Design classes open 24/7 on the Web

Jan. 22, 2004
"Train me or trade me" read a recent cover of Machine Design. The implication being that talented employees expect training to keep their skills sharp and up to date, and the job interesting. But training spans a range of possibilities and costs.
Think3's thinkcare Web site (http://care.think3.com) has six sections with different types of training. The site can be switched to languages that include French, Spanish, Italian, German, Indian, and Japanese.
 
The Design Techniques section provides several lessons on using the workplane most effectively.
 
The MyTraining: All Contents section lists all lessons with difficulty levels and approximates time to complete. To track your training progress, pick on the "lesson's done" tab when finished.
 
A section on Booleans shows how to create threads in thinkdesign even though there are no thread functions in the program.

The expensive stuff -- formal, out-of-town classes -- probably go only to a few people. So what about the rest of the staff?

The answer comes from the Web site of think3 Inc., a developer of engineering and product-data-management software. The MyTraining section is specific to think3 software, but the online teaching format makes good sense because users need not resort to a static, possibly out-of-date manual when they encounter difficulties.

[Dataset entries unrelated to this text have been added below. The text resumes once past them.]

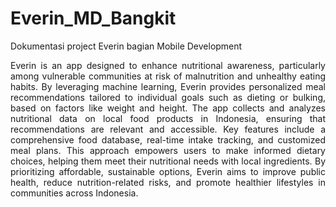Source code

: # Everin_MD_Bangkit
Dokumentasi project Everin bagian Mobile Development

<p style="text-align: justify;">
Everin is an app designed to enhance nutritional awareness, particularly among vulnerable communities at risk of malnutrition and unhealthy eating habits. By leveraging machine learning, Everin provides personalized meal recommendations tailored to individual goals such as dieting or bulking, based on factors like weight and height. The app collects and analyzes nutritional data on local food products in Indonesia, ensuring that recommendations are relevant and accessible. Key features include a comprehensive food database, real-time intake tracking, and customized meal plans. This approach empowers users to make informed dietary choices, helping them meet their nutritional needs with local ingredients. By prioritizing affordable, sustainable options, Everin aims to improve public health, reduce nutrition-related risks, and promote healthier lifestyles in communities across Indonesia.
</p>
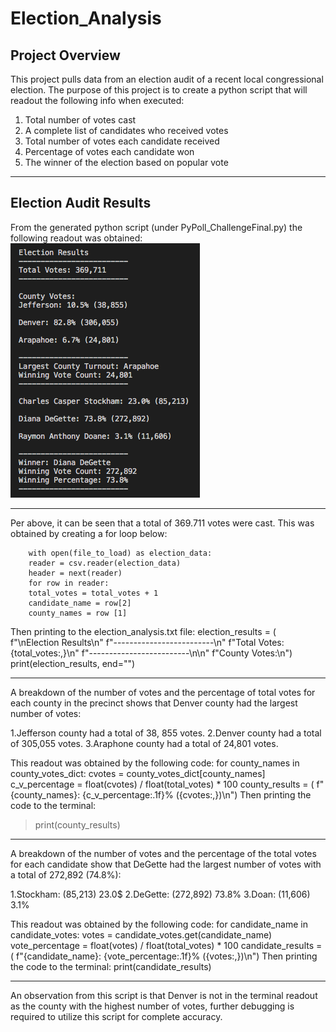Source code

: # Election_Analysis

## Project Overview
This project pulls data from an election audit of a recent local congressional election. The purpose of this project is to create a python script that will readout the following info when executed: 
1. Total number of votes cast
2. A complete list of candidates who received votes
3. Total number of votes each candidate received
4. Percentage of votes each candidate won
5. The winner of the election based on popular vote

---
## Election Audit Results 
From the generated python script (under PyPoll_ChallengeFinal.py) the following readout was obtained: 
![alt text](https://github.com/NassimNatA/Election_Analysis/blob/master/Terminal_Screenshot.png)

---
Per above, it can be seen that a total of 369.711 votes were cast. This was obtained by creating a for loop below: 

        with open(file_to_load) as election_data:
        reader = csv.reader(election_data)
        header = next(reader)
        for row in reader:
        total_votes = total_votes + 1
        candidate_name = row[2]
        county_names = row [1]

Then printing to the election_analysis.txt file: 
        election_results = (
        f"\nElection Results\n"
                f"-------------------------\n"
        f"Total Votes: {total_votes:,}\n"
        f"-------------------------\n\n"
        f"County Votes:\n")
    print(election_results, end="")
    
---
A breakdown of the number of votes and the percentage of total votes for each county in the precinct shows that Denver county had the largest number of votes: 

1.Jefferson county had a total of 38, 855 votes. 
2.Denver county had a total of 305,055 votes. 
3.Araphone county had a total of 24,801 votes. 

This readout was obtained by the following code: 
for county_names in county_votes_dict:
cvotes = county_votes_dict[county_names]
c_v_percentage = float(cvotes) / float(total_votes) * 100
county_results = (
            f"{county_names}: {c_v_percentage:.1f}% ({cvotes:,})\n")
Then printing the code to the terminal: 
 >print(county_results)
 
---
A breakdown of the number of votes and the percentage of the total votes for each candidate show that DeGette had the largest number of votes with a total of 272,892 (74.8%): 

1.Stockham: (85,213) 23.0$
2.DeGette: (272,892) 73.8%
3.Doan: (11,606) 3.1%

This readout was obtained by the following code: 
for candidate_name in candidate_votes:
votes = candidate_votes.get(candidate_name)
vote_percentage = float(votes) / float(total_votes) * 100
candidate_results = (
    f"{candidate_name}: {vote_percentage:.1f}% ({votes:,})\n")
Then printing the code to the terminal: 
print(candidate_results)

---
An observation from this script is that Denver is not in the terminal readout as the county with the highest number of votes, further debugging is required to utilize this script for complete accuracy.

The site holds a range of instructions including simple text files, e-seminars, and more-complex lessons that involve interactive modules. The text files, mostly how-to instructions with diagrams, are easy to read and comprehend, a refreshing change from the stiff and stilted wording common to user manuals. Some might argue you could get the same from a book, but the online lessons are full of hypertext with links to where student interest takes them.

E-seminars are instructor-led sessions for which students must sign up. But these have the most potential because students can guide the lesson right to their problems. Students can download the interactive modules and work through them at their own pace in their copy of thinkdesign, the developer's design software.

Users access online classes at http://care.think3.com, where they find topics under categories for Design Techniques, Using Legacy Data, The Thinkdesign Approach, Hardware and OS, and Learning thinkdesign. Each of these is further subdivided. For instance, Design Techniques includes a discussion on the workplane under about nine subheadings. They are short lessons that take 15 to 20 min to work through.

The section on Boolean operation includes about 13 lessons. Each includes a general how-to section and a few specific examples. For instance, although there is no helical-thread generator in the software, there are methods to generate such threads, and the website outlines them.

On the MyTraining: All Content screen, the company rates the content from essential, important, advanced, to custom. There are 70 lessons on the MyTraining Industrial page alone, and they take from 15 min to an hour to complete. The company says there are over 200 lessons in all and more go online with each release. Furthermore, e-seminars can be customized for unusual company tasks, such as designing wheel wells for vehicles. An engineering manager could also pick the lessons he wants his group to complete, place them on a separate site, and monitor their progress.

MyTraining Web site comes from think3, Cincinnati, Ohio.